Could this be one of the reasons why interest in space died so soon after the first moon landing, resulting in the cancellation of the last few planned Apollo missions? Is it the cause of the rise of belief in UFO contacts, and could the experience of being abducted by aliens (which in most cases is neither faked nor a manifestation of mental illness, but a perception that emerges in a form indistinguishable from memory) be an unconsciously-formed metaphor for the unknown terrors that may await us in space?
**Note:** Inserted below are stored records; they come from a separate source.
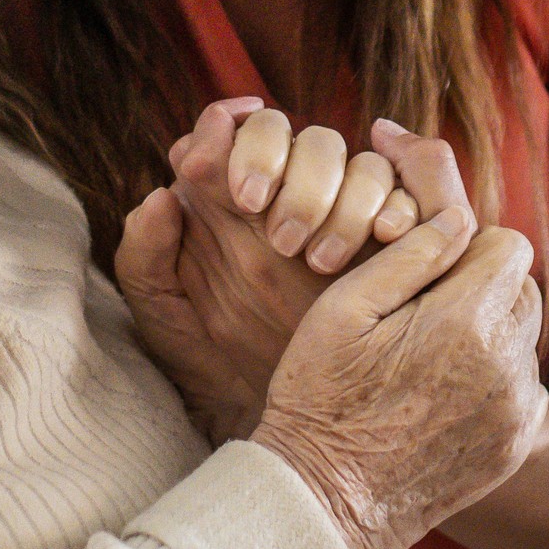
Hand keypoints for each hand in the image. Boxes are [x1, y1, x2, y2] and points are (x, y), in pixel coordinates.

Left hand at [115, 109, 464, 439]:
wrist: (270, 417)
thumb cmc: (210, 363)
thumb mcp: (163, 318)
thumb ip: (143, 256)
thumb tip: (161, 195)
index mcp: (224, 197)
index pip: (228, 130)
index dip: (234, 141)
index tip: (241, 192)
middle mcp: (283, 189)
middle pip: (295, 132)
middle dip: (293, 172)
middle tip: (281, 236)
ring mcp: (339, 208)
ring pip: (353, 157)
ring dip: (342, 198)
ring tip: (322, 260)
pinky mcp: (389, 236)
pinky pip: (404, 194)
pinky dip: (396, 207)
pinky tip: (383, 239)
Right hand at [251, 214, 547, 548]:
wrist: (324, 501)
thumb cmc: (320, 397)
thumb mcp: (343, 309)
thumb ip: (409, 255)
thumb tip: (459, 218)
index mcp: (465, 319)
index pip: (508, 245)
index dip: (470, 245)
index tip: (431, 268)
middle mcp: (506, 363)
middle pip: (524, 289)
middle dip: (483, 286)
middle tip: (424, 311)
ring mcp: (515, 410)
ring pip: (525, 338)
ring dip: (490, 333)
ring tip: (428, 356)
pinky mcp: (513, 445)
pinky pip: (524, 388)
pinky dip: (495, 381)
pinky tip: (442, 395)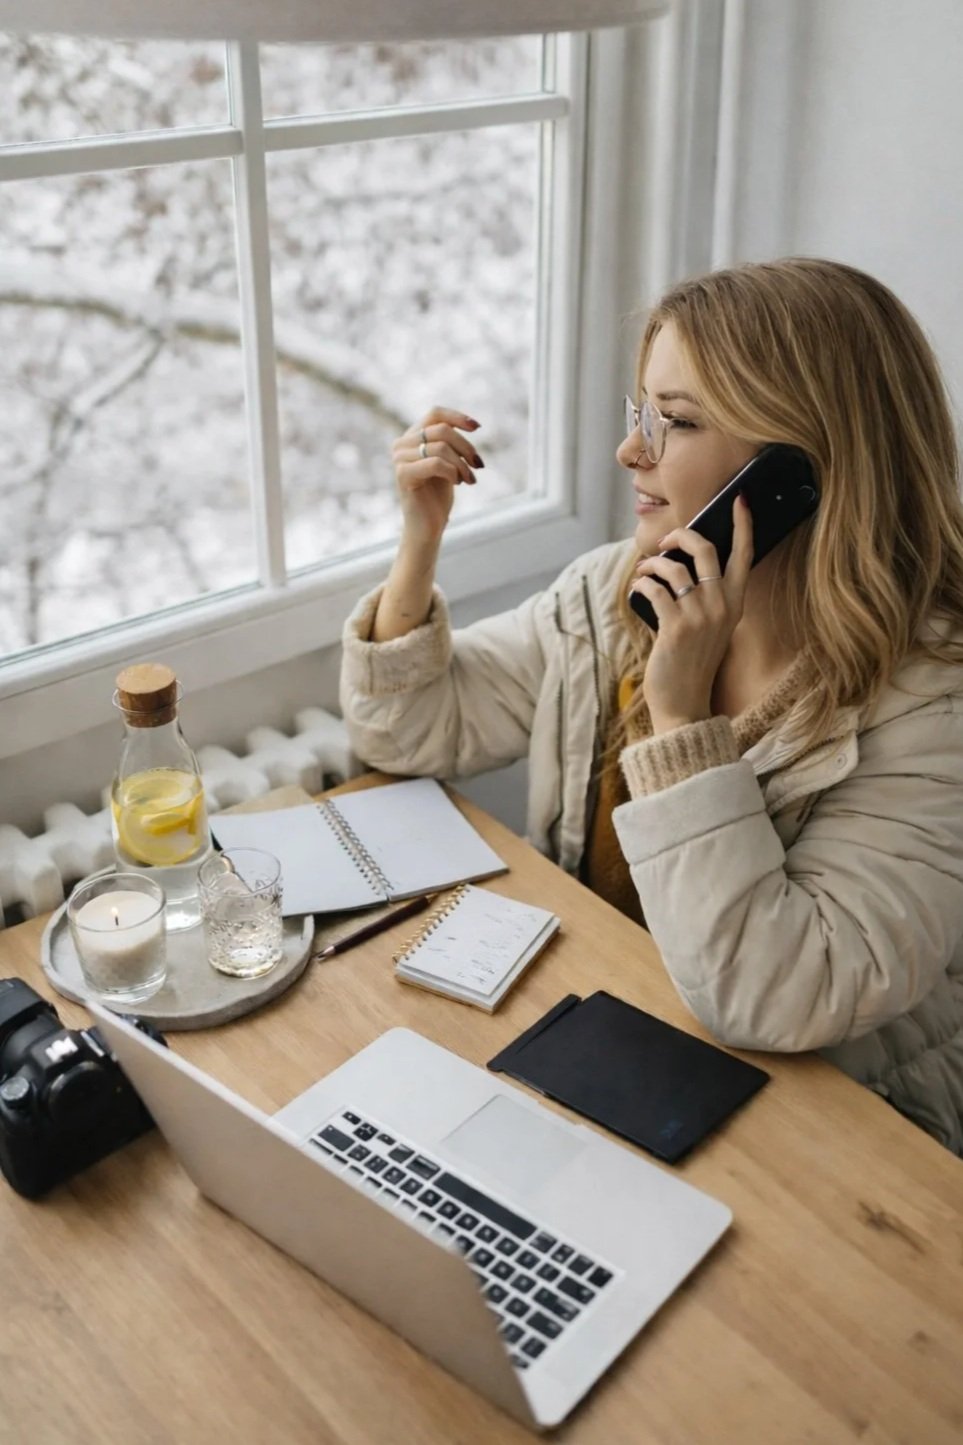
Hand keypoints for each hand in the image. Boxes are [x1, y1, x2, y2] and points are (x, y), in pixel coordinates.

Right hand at [391, 406, 483, 548]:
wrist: (427, 527)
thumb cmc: (438, 496)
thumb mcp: (448, 462)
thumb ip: (450, 442)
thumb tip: (470, 423)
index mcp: (411, 437)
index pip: (435, 413)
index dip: (457, 417)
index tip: (477, 427)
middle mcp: (401, 443)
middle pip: (442, 430)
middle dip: (466, 447)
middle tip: (478, 465)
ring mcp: (399, 458)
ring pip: (441, 447)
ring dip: (462, 464)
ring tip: (470, 479)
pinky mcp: (403, 474)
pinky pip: (436, 463)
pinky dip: (453, 472)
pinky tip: (458, 483)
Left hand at [629, 496, 752, 732]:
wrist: (684, 704)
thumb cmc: (692, 663)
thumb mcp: (709, 628)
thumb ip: (704, 598)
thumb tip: (676, 564)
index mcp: (735, 604)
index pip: (745, 555)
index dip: (743, 525)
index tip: (739, 500)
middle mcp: (722, 606)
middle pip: (705, 549)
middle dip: (680, 535)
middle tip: (664, 542)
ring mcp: (700, 616)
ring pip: (673, 567)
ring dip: (651, 565)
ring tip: (643, 573)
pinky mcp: (676, 627)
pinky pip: (654, 590)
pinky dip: (641, 585)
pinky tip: (637, 591)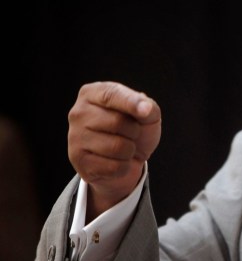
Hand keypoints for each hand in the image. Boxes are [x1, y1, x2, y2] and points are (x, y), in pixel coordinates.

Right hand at [67, 81, 160, 219]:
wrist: (128, 162)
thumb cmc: (138, 131)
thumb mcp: (148, 115)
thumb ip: (148, 106)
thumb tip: (144, 109)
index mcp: (93, 94)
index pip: (112, 94)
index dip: (133, 104)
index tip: (147, 112)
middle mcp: (77, 113)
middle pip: (119, 123)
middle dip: (136, 132)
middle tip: (132, 136)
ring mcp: (74, 139)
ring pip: (118, 146)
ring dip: (130, 151)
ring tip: (125, 150)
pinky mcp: (79, 163)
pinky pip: (114, 166)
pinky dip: (124, 167)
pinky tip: (117, 164)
Is the decline of positive space imagery in science fiction movies and corresponding rise of fantasy and disaster films a sign that space is less appealing to the public, and nameless evils are more frightening, when the universe is open to humans than it was when it could be classed with the never-never land?
Very probably, it is. This would explain much that has been puzzling to space enthusiasts, who have long sought an answer to what happened to the vision that offered such promise and evaporated so suddenly. Expansion into the new ecological niche of space is clearly a new stage of human evolution, yet after brief acknowledgement at the time of the first moon landings, our society as a whole has been blind to this … or perhaps not. Perhaps underneath people know it all too well.
Even space advocates often feel no urgency about bringing off-world settlements into existence; they dream of them as symbols of a hopeful future, but like almost everyone else, they may be reluctant to take the plunge. Only a small minority of adventurers really enjoy the thought of being on the cutting edge of a major step in human evolution, for who knows where that may lead? At the time of Columbus, many thought venturesome ships would fall off the edge of the world, a prospect they viewed with great dismay; others (according to legend), knowing the world extended beyond their maps, marked the edges with the warning “Here Be Dragons”. Figuratively speaking, most people of our time may feel the same way about space exploration.
If this is true, then the only way to overcome unconscious fear may be to replace it with conscious fear — fear not of the “dragons” whose nature we cannot imagine, but of the disastrous scenarios we can imagine all too clearly. Paradoxically, fear may be the answer both to why we haven’t progressed in space and how we can motivate a push outward. For the danger we face is real. One way or another, whether or not terrorists employ dangerous technologies or asteroids strike Earth, to remain confined to our home forever would mean our extinction. And we don’t have forever to make up our minds about it; as has often been pointed out, we have only a narrow window of opportunity in which the resources for getting started will remain available.
Therefore, if the public must be motivated by fear to bring about commitment to space colonization, then so be it. Even in the conclusion of The Far Side of Evil, written at the height of my optimism about Apollo, I acknowledged that fear can be the saving grace that leads a world to develop space technology. And after all, as David Tamm has said in his master’s thesis on the potential benefits of space development by European nations, “Luckily, preparing for the worst actually carries the great good fortune of being the best means of furthering our common humanity.”